- Excerpt -
--- BEGIN ---
Post # 46
FantasticFawn: +1 I have specifically stipulated to my SO no public proposals – I agree with you that it is a very personal thing between the two of you, no family and no strangers present please. I also dont want the fluff – extravagent declarations ie: props, production etc I would just adore a quiet intimate moment between the two of us in a secluded setting being 100% honest about how he feels and ask me. Even if it was at home, in our garden, on a walk or something just somewhere for the two of us to be open honest and enjoy the moment together. Even the getting down on one knee thing makes me feel uncomfortable just thinking about it.
I really hate photos too especially staged ones (even so that I compromised with SO that we will have a photographer but they will follow us around @ wedding and engagement party – no staged shots) so no proposal photos either.
Post # 47
Librarybee: Bahahahaa havent laughed so hard
“I swear, if you hit the window lock one more time after you fart…” GOLD.
Post # 48
I’d just like something low-key, just the two of us. Even after being together 10 years, I dont expect or want a big over the top public event -I blush too easily!
Post # 50
I think I would have said yes regardless, but I feel like if had made it a full affair with everyone we knew I would feel very uncomfortable, OR if he didn’t really propose and juts kinda gave me the ring while we were at home watching tv and said we should get married, or worse with no ring, I would probably be a bit annoyed at that.
--- END ---
- Challenges -
• A. List every post number that appears in the forum thread about marriage proposals.
• B. Rewrite the forum thread about marriage proposals from "I really hate" to "annoyed at that.", replacing "photographer" with "videographer".
• C. Carry on the forum thread about marriage proposals from the point where it stops.

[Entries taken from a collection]
--- BEGIN ---
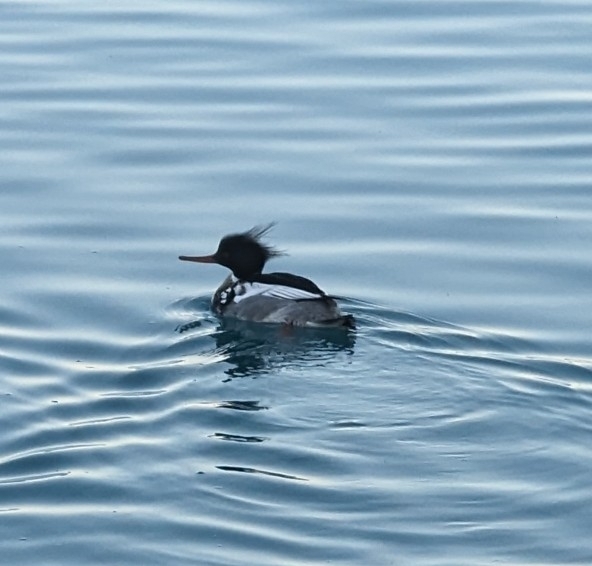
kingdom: Animalia
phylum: Chordata
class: Aves
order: Anseriformes
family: Anatidae
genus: Mergus
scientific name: Mergus serrator
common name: Red-breasted merganser
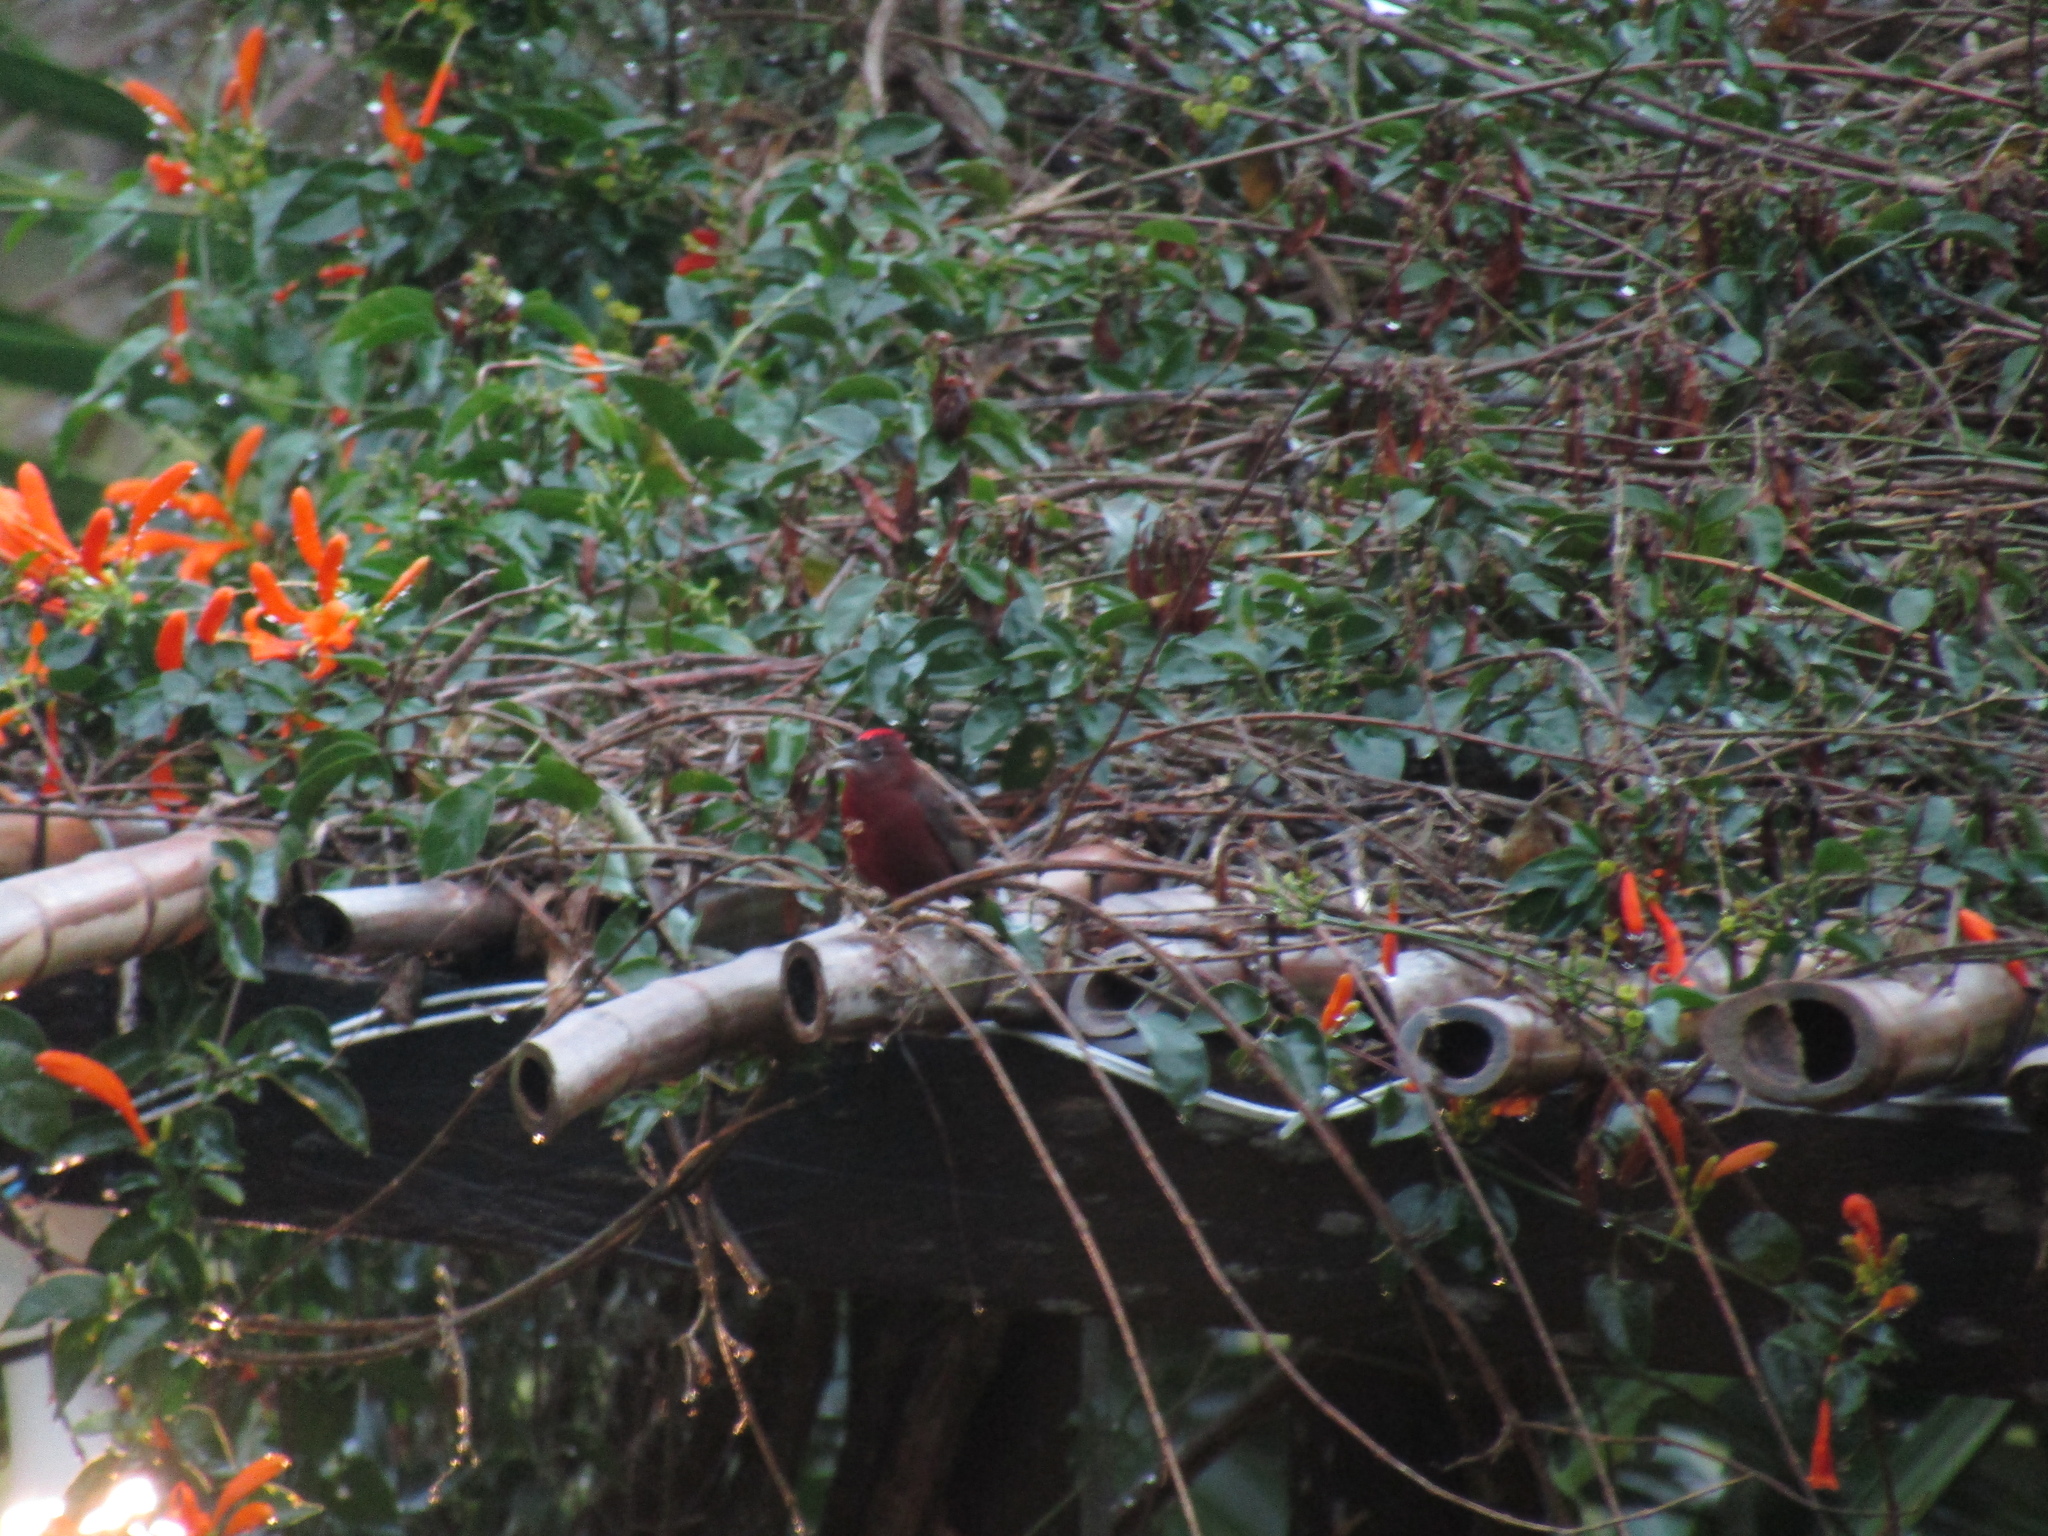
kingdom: Animalia
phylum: Chordata
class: Aves
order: Passeriformes
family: Thraupidae
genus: Coryphospingus
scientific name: Coryphospingus cucullatus
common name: Red pileated finch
--- END ---
- Answers for the tasks -
• A. 46, 47, 48, 50

• B.
I really hate photos too especially staged ones (even so that I compromised with SO that we will have a videographer but they will follow us around @ wedding and engagement party – no staged shots) so no proposal photos either.
Post # 47
Librarybee: Bahahahaa havent laughed so hard
“I swear, if you hit the window lock one more time after you fart…” GOLD.
Post # 48
I’d just like something low-key, just the two of us. Even after being together 10 years, I dont expect or want a big over the top public event -I blush too easily!
Post # 50
I think I would have said yes regardless, but I feel like if had made it a full affair with everyone we knew I would feel very uncomfortable, OR if he didn’t really propose and juts kinda gave me the ring while we were at home watching tv and said we should get married, or worse with no ring, I would probably be a bit annoyed at that.

• C.
My fi proposed by recreating out first date and then taking me to a park nearby and proposing, which was very sweet.
The only thing that was a bit off was he was super nervous, even though I picked out the ring, we bought it with both of our money, we lived together, and I knew it was coming that day, he was still super nervous, and due to that it kind of made the actual proposal a bit more awkward than I expected, but he is a shy guy and I knew that and it was still the best moment of my life besides when I met him so it was okay 🙂
Post # 51
In my head it was always going to happen on a beach because we both love spending time there. I’d never really considered the whole being in public thing but I think I knew it wouldn’t be anything too flashy so it didn’t worry me. Turned out it was exactly as I’d hoped only a overcast day when we were bundled up in warm clothes and pretty much the only people there – it was subtle and beautiful! He had a temporary ring and then we went to pick out a diamond the next day!
Post # 52
Definitely in private and not around other ppl. My Boyfriend or Best Friend is not what you would call the romantic, sappy, whisper sweet nothings in my ear type of person so when it happens I want him to be able to say the proposal without feeling the need to hold back/be embarassed b/c other ppl are around!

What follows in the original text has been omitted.